§ **Text passage**
Technology Solutions for Everyday Folks
Screen snip of a completed task sequence Teams notification

Using Powershell to Send a Teams Notification from a Task Sequence Step

The last two posts were inspired by conversations at MMS Flamingo and focus on using Slack as the communication/receiver for notices relayed from a Task Sequence step and directly from a Task Sequence step. Based on some of the responses I've seen, I thought I'd give my hand at applying the same direct logic to send the same sort of notification to a Teams channel instead.

Why Teams?

I have very little experience with Teams beyond what I've done in my developer tenant and some random meetings, and I had not yet used a webhook for Teams so it seemed like a good thing to fiddle with one weekend to see how things are similar, different, and ultimately provide a stubout for folks to use if Teams is their ecosystem.

The Similarities

Mechanically speaking, the process is basically the same once things are set up. A powershell script is triggered/run from a Task Sequence step, it crafts the webhook payload, and using Invoke-RestMethod submits to the webhook endpoint. While that's cool, it's also where the similarities end.

Screen snip of Task Sequence Run Powershell Script Step

The Differences

Oof. There are many. To my mind, and based on this little exercise, Slack webhooks are substantially simpler, easier to structure/format, and are pretty forgiving. Teams webhooks, on the other hand, are pretty cumbersome, more restrictive in their format, and awfully difficult to troubleshoot. That being said, it appears that almost any user could create their own Teams webhook whereas in Slack it requires a different level of access/app integration.

Data excerpts
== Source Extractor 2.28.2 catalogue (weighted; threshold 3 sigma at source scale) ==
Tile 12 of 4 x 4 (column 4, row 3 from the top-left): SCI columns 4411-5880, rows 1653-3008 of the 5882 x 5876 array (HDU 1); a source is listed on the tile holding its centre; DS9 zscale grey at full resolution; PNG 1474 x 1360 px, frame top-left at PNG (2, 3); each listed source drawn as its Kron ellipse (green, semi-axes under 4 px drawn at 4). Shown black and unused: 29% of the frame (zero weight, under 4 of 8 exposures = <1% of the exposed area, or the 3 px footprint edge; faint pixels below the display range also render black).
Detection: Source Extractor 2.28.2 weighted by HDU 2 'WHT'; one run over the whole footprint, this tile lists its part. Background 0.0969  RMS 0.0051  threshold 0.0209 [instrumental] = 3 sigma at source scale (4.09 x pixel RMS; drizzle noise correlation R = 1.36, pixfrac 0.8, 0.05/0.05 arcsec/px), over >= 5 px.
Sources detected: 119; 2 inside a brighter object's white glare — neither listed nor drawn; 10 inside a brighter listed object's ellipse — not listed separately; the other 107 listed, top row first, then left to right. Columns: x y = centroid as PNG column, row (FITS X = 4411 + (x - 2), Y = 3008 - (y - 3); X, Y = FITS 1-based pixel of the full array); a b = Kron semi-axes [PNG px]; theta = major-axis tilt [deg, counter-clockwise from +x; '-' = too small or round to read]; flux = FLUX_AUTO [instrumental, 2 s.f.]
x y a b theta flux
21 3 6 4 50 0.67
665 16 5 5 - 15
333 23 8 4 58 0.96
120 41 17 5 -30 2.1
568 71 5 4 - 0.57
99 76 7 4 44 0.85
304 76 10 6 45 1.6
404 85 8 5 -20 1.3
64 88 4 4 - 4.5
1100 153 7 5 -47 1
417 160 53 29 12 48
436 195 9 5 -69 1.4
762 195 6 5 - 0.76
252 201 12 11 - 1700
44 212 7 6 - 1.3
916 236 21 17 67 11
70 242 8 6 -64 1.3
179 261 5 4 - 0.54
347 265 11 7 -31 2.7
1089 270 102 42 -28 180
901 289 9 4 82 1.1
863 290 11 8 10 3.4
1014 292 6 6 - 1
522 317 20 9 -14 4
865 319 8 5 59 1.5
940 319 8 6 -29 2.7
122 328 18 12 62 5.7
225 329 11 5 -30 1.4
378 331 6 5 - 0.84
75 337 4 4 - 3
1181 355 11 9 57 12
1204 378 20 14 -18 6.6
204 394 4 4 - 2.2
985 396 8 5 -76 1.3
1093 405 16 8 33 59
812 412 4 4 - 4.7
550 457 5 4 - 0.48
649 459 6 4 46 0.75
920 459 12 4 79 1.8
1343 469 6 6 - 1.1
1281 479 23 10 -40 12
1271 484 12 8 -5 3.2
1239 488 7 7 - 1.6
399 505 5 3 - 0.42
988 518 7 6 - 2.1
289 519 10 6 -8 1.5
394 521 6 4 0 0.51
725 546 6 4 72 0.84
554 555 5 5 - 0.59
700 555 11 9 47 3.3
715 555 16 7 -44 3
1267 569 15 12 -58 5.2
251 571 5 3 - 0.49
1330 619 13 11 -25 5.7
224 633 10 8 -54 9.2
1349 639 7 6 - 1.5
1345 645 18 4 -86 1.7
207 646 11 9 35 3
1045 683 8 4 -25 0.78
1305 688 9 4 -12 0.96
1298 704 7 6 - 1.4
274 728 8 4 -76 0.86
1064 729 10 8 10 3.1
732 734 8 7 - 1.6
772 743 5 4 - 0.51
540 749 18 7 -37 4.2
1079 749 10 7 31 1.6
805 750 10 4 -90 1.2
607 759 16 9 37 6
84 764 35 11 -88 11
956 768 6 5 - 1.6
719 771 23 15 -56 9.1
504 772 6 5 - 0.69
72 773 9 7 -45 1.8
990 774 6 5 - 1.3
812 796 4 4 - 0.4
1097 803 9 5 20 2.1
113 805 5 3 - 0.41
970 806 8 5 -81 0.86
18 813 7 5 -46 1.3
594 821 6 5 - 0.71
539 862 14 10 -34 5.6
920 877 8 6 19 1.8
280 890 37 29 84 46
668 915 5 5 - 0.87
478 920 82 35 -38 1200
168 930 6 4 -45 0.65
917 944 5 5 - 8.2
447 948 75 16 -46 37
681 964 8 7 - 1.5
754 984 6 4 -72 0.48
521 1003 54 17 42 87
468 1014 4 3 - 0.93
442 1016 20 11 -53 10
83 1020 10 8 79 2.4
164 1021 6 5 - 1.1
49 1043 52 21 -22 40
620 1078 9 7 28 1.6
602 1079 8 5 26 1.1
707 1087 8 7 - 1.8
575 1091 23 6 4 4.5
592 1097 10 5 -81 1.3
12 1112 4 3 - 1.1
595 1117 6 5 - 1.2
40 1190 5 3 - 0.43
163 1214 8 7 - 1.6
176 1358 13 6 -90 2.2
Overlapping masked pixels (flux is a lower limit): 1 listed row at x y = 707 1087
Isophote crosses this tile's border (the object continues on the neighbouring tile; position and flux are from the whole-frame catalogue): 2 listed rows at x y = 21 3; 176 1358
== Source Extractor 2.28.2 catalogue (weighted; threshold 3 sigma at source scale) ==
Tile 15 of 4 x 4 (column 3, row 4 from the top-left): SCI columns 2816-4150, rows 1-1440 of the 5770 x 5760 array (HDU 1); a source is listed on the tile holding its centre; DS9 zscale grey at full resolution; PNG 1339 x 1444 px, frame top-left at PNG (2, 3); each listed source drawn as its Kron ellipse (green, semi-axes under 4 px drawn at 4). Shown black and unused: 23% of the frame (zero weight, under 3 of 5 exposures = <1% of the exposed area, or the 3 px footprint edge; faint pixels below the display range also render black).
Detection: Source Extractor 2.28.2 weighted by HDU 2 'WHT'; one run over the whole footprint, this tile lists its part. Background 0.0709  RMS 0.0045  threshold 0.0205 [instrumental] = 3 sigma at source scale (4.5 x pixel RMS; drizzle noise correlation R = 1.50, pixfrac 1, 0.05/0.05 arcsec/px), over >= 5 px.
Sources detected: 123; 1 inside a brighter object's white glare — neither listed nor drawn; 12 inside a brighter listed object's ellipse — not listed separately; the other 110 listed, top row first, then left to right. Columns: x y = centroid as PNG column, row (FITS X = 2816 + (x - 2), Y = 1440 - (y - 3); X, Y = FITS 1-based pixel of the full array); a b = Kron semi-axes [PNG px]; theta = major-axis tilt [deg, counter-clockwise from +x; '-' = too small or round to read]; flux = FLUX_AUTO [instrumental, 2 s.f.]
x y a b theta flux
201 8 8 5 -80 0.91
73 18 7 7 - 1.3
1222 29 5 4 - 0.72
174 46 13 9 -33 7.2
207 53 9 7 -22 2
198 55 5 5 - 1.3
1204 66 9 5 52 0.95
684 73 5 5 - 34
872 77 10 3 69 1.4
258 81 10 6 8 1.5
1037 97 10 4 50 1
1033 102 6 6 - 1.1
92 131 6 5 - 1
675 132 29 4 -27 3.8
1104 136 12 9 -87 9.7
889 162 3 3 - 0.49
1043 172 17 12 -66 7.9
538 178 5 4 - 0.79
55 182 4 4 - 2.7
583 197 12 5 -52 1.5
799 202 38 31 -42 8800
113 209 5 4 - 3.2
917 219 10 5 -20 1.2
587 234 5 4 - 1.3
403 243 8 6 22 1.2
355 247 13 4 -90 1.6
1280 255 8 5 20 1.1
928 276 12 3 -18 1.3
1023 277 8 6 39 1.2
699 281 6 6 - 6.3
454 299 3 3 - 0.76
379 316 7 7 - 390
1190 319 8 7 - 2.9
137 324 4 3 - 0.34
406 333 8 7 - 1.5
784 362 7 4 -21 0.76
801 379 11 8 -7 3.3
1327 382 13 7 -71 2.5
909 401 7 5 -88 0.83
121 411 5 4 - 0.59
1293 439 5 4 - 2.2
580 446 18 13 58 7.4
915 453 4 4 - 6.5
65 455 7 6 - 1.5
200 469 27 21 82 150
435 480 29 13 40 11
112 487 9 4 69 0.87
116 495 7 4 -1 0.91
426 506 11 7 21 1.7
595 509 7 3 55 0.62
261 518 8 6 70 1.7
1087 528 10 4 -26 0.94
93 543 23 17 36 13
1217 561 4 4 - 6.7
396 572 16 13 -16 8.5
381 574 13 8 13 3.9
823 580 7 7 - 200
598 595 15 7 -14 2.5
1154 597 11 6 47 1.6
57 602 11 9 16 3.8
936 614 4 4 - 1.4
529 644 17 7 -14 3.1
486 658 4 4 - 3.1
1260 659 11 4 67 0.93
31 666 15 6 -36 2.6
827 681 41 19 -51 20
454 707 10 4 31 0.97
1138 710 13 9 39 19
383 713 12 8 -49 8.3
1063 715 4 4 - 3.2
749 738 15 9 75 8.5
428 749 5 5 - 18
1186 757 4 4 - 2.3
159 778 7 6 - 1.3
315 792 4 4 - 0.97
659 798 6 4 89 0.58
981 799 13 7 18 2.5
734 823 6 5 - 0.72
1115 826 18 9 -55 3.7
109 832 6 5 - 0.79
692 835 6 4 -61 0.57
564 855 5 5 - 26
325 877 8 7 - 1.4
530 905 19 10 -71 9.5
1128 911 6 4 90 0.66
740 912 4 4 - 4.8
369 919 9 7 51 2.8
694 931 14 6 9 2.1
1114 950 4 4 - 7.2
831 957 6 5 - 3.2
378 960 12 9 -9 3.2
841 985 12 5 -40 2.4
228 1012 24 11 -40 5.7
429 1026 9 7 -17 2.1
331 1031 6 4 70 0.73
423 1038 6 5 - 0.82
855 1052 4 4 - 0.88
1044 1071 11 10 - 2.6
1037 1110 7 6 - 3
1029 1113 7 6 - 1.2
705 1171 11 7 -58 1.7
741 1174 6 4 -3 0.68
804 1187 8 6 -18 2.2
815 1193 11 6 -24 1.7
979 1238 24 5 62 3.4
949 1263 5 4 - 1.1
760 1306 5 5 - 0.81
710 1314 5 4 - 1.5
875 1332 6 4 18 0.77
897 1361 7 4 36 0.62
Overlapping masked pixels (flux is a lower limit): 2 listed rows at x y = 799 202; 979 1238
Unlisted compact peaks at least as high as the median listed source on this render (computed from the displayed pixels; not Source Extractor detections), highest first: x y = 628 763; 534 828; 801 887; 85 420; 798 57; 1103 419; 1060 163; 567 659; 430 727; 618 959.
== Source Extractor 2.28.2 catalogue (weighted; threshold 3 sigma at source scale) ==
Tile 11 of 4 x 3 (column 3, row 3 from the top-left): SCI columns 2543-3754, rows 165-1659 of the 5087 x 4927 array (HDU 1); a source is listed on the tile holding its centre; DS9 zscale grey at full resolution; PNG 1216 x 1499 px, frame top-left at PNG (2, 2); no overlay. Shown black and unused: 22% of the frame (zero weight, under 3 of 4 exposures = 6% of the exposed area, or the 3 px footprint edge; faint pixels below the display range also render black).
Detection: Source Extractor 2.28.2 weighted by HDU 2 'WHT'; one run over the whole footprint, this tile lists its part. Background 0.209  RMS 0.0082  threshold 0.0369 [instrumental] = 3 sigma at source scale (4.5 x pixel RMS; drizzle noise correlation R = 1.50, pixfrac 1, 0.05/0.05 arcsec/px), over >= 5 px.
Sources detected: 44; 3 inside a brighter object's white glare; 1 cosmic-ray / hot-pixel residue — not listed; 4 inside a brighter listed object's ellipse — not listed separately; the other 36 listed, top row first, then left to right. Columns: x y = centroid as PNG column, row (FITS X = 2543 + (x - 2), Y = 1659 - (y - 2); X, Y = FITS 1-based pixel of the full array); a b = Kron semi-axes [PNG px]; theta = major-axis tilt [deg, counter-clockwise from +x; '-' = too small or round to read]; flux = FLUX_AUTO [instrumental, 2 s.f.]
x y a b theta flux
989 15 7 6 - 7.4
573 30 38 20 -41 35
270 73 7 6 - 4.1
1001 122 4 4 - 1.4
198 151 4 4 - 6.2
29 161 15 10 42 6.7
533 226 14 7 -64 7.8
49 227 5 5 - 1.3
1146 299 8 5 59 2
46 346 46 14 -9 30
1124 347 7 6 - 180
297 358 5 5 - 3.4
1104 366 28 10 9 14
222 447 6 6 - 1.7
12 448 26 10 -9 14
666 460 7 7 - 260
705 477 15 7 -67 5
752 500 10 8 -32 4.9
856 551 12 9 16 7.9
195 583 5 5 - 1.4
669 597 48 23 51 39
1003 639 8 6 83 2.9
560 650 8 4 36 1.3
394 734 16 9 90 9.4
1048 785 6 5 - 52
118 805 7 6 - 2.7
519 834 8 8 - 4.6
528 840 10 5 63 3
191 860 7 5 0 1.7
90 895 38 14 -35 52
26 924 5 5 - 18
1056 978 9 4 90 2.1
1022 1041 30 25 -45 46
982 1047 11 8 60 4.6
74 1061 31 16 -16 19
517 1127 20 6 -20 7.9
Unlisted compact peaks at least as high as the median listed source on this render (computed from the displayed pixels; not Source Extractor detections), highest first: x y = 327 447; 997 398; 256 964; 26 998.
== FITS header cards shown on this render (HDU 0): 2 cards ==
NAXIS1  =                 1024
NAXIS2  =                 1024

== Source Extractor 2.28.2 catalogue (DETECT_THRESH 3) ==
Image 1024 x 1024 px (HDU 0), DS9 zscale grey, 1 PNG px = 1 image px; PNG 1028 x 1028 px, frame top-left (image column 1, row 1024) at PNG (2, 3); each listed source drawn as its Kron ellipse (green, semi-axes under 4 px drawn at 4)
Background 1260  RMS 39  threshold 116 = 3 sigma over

§ **Tasks and exercises**
1. In the post on sending Teams notifications, why did the author decide to try a Teams webhook? Answer in one to three sentences.
2. Resume the post on Teams notifications from a Task Sequence step, starting right after its last sentence.

§ **In response**
1. The author had very little Teams experience beyond a developer tenant and some meetings, and had never used a Teams webhook. Trying one seemed a good weekend project to see how it compared with Slack and to give a starting point to people whose ecosystem is Teams.

2.
I am not going to get into the details of creating webhooks for Teams beyond this: I am using the "new" webhook style (workflow) and not the deprecated and soon-to-be-going-away Office connector style webhooks. From what I read/understand, the "older" type of webhook was likely a lot simpler and more forgiving.

Bummer #1: The Structure/Format

Microsoft has some reasonable documentation to help get started creating/sending messages. It's a good starting point and identifies a couple ways to Make Things Happen. However, if you want to format the response (as we need to do), you must use Adaptive Cards, the loose equivalent of Slack's Block Kit. There's a sentence in the documentation indicating the simpler message card format might be available in the future.

Markdown isn't really supported in a meaningful way either beyond bold/italic, lists, and links, including preformatted text. In lieu of the lack for preformatted text, I changed the font style. Microsoft provides some pointers to get started with formatting cards.

That said, there's a pretty decent visual Adaptive Card designer tool that can create the structure payload for your notification. I pulled the text and variables from a previous Slack notification and dropped the text directly into the designer so I could have a more 1:1 comparison as I built out the layout.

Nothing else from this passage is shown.